[Written exercise 1]:
In the essay about pets, what are the names of the narrator's two lizards?
[Written exercise 2]:
Which kinds of animals does the essay about pets name as pets the narrator has kept? List every one.
[Written exercise 3]:
Carry on the essay about pets from its last paragraph.

Getting Rid of Pets

Pet Vendor, Hong Kong © 2023 Craig Dahlberg

I have always loved my pets, whether dogs, guinea pigs, my boa constrictor named Boaz, two lizards named Liz and Ard, or the zebra finches who suffered their simultaneous dramatic demise, feet pointing skyward in the bottom of their cage after choking on sunflower seeds. Yes, though cleaning cages can grow wearisome, I never thought of “doing in my pets” because of it. No way.

That is, until today—because today I received this notice from my extermination contractor: “Getting rid of pets just got easier.”

Imagine that! My exterminator, who rids our premises of cockroaches, rats, ants, and gophers, now has a side hustle: eliminating unwanted pets! No doubt he’s using the agony-inflicting chemicals already pre-loaded onto his truck! I couldn’t believe my eyes when I read the notice. What a brilliant, demented scheme! A one-stop shop to eliminate all annoying vermin and all pets!

I was infuriated and determined to whistleblow these clowns. I hastily typed in a Google search for the phone numbers of ASPCA, PETA and Petco. I was seething with a holy, self-righteous sort of seething.

As my computer hunted for the numbers, I fumed (not, “fumigated”) as I read the exterminator company’s promotional blurb one more time: “Getting red of pests just got easier.”

Oh—PESTS, not PETS! Whoop-sie. My mis-read. My bad.

As my blood pressure gradually receded, it gave me time to think. I was relieved. Good! I still get to annihilate cockroaches, yet keep my precious pets!

And I wondered about my pets.

As it turns out, I have a lot of “pets” beyond the furry and scaly variety. In fact, I possess a virtual menagerie in my garage. There are the soft-back and hardback books undisturbed for decades, their yellow rat-pee stained pages buried beneath compound layers of gathered dust. Beside them lie the carcasses of ancient iPhones, rest in peace. Lurking in the shadows, buried in random plastic containers, lie thousands of orphaned screws, bolts, nails, and washers. All my pets.

[Data excerpts]:

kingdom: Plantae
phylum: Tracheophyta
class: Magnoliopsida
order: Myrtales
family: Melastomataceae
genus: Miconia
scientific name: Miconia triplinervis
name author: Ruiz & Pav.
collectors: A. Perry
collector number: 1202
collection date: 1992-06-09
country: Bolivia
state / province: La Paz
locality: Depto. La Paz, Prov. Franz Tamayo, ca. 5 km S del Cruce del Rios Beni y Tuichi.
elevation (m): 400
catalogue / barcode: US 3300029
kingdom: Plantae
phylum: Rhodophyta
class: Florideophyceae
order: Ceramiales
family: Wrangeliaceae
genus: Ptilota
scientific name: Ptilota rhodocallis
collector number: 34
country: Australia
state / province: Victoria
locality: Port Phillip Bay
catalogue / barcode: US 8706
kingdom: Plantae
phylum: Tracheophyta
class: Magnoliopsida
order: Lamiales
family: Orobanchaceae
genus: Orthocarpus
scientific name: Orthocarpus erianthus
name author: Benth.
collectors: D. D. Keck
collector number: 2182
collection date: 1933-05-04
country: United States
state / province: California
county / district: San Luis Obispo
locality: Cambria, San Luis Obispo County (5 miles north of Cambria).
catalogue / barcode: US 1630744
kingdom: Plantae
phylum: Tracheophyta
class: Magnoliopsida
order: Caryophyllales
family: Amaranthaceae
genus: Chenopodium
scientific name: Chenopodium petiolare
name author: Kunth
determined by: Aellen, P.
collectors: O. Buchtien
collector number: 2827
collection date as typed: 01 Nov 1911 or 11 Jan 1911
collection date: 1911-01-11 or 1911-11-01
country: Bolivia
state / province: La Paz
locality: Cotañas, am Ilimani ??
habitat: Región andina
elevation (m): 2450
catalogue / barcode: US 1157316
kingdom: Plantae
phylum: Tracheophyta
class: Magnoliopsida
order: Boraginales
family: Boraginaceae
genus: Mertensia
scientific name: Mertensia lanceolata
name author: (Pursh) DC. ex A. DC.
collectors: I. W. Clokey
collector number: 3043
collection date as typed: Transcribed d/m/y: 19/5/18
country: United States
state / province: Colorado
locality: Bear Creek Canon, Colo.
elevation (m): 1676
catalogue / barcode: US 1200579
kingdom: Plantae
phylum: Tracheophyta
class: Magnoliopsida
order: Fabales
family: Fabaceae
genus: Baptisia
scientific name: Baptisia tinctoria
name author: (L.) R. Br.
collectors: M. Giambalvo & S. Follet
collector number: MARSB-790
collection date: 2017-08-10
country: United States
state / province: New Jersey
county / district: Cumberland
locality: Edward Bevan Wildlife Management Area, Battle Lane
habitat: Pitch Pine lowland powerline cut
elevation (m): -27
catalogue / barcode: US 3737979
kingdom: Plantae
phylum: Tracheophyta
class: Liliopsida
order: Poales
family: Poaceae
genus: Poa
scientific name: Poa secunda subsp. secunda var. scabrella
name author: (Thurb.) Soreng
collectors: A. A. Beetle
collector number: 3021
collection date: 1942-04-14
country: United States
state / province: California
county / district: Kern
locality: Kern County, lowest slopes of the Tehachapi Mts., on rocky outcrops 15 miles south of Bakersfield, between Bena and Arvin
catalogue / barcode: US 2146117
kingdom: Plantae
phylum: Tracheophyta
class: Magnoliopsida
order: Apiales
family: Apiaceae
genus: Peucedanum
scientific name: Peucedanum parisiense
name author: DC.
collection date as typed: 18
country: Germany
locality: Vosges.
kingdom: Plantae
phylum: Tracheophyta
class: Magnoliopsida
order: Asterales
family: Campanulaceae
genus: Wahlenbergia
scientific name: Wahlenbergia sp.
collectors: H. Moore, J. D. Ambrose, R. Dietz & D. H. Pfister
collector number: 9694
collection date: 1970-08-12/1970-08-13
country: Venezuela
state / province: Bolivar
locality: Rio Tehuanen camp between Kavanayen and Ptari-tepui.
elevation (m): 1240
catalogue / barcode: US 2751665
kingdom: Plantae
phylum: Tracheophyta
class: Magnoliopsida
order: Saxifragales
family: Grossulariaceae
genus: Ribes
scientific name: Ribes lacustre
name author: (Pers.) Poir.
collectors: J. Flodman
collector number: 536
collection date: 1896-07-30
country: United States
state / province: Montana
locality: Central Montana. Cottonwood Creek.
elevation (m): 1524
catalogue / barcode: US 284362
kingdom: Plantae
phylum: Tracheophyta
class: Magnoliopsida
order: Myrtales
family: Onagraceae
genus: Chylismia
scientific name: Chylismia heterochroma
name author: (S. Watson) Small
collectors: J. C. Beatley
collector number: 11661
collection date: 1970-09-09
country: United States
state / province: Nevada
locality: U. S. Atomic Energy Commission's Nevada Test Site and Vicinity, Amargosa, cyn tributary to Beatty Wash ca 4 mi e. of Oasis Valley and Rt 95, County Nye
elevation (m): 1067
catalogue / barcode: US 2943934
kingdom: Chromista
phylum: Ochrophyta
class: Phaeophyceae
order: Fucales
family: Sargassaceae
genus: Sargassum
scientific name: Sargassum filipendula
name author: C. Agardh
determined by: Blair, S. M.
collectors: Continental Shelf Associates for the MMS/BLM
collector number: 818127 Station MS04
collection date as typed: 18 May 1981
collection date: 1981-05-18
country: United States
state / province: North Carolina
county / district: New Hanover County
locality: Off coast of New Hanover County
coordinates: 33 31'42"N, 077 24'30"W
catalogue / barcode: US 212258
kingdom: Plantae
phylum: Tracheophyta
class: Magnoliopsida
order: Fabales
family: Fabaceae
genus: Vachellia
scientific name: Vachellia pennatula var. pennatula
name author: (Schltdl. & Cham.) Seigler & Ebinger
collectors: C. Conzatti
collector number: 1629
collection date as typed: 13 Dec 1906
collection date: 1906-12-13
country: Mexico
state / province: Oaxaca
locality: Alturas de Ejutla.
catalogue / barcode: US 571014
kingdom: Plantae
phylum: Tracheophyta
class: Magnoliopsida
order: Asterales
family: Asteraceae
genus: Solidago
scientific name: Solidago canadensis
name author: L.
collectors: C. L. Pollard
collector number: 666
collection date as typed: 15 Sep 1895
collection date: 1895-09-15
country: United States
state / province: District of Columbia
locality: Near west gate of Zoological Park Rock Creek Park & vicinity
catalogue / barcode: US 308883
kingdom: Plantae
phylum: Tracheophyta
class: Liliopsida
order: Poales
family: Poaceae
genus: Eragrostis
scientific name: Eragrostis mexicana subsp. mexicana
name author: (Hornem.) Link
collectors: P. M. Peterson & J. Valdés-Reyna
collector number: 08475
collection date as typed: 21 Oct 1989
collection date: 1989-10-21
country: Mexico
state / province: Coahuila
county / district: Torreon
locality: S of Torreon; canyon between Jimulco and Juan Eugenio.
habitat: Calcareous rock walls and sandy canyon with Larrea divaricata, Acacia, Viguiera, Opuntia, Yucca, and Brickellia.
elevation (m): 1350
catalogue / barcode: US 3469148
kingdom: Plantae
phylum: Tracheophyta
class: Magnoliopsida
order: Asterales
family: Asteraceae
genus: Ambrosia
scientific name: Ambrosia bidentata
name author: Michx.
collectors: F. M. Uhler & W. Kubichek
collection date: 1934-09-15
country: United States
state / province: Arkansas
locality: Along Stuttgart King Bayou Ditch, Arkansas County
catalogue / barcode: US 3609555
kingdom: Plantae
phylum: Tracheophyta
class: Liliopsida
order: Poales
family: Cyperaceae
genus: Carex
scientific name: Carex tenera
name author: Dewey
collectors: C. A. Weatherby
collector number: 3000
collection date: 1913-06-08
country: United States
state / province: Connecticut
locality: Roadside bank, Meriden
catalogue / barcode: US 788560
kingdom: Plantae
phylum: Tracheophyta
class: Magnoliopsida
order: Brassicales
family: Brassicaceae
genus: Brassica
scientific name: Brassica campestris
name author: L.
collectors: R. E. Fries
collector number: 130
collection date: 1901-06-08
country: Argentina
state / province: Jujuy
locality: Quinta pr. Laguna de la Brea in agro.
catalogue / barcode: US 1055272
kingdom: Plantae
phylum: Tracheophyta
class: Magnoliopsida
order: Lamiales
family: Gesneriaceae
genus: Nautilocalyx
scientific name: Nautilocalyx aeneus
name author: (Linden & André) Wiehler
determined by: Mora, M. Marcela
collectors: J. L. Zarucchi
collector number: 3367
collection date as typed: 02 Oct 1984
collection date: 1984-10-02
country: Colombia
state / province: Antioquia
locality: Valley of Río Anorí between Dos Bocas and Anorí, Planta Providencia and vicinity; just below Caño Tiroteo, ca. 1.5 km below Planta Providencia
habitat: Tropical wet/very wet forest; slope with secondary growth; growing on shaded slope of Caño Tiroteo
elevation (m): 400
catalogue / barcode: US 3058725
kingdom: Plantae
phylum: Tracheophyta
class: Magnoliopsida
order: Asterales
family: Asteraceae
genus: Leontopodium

[Right answer 1]:
Liz and Ard.

[Right answer 2]:
- Dogs
- Guinea pigs
- A boa constrictor (Boaz)
- Two lizards (Liz and Ard)
- Zebra finches

[Right answer 3]:
This Pet Became a Pest. A Scary One.

I had other pets that did not inhabit my garage. It started out as a pet, small and cute and respectable, but it eventually outgrew its own sort of cage, which was a record player case. In 1936, Sergei Prokofiev composed “Peter and the Wolf” for kids just like me. When I was in first grade, I had access to my parents’ record player and that record. I loved that record and that player. At first.

When I placed the armature of that record player onto the black spinning plastic, magic happened. Out jumped every character in the story, each portrayed by a different instrument—a bassoon for the grandfather, kettle drums for the hunters, nasty french horns for the nasty wolf, a flute for the freaked-out-frightened bird, and an oboe for the duck who was eaten alive by the wolf. Alas, heroic Peter, represented by a calming stringed section, arrived on the scene too late to allay my panic-mottled pink cheeks.

When the climactic, freak-me-out scary music let forth, I knew that the characters were alive beneath my dark and dusty bed. The wolf! The hunter! The mangled duck! The frightened bird! Mercy! Quick—I must get on top of the bed until the massacre was over!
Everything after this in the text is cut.